▸ **What is needed**
Gather every line in the records below that contains the word "Rotterdam".

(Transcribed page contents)
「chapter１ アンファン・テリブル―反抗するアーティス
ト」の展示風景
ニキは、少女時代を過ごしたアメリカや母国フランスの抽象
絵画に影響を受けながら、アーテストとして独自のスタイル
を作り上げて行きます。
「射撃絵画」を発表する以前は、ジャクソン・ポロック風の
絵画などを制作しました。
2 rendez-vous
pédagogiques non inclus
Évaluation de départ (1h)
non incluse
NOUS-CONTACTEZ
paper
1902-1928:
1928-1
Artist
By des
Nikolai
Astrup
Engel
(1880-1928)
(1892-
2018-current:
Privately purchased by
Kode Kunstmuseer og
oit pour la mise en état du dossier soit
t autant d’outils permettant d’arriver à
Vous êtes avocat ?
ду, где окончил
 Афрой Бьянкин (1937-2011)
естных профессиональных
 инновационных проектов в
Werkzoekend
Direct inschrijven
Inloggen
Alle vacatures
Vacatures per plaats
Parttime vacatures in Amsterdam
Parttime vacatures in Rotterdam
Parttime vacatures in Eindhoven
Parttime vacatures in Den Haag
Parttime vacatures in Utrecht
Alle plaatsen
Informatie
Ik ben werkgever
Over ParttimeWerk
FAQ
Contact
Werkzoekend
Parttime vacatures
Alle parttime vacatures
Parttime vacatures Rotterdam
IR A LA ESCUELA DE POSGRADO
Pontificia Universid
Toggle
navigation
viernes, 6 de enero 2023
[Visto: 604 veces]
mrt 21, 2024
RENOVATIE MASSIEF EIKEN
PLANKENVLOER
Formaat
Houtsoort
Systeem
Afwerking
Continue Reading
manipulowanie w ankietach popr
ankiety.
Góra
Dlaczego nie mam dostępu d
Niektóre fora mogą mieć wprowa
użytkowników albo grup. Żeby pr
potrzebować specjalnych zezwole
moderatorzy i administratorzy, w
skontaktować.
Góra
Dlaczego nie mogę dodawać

▸ **Result below**
Parttime vacatures in Rotterdam
Parttime vacatures Rotterdam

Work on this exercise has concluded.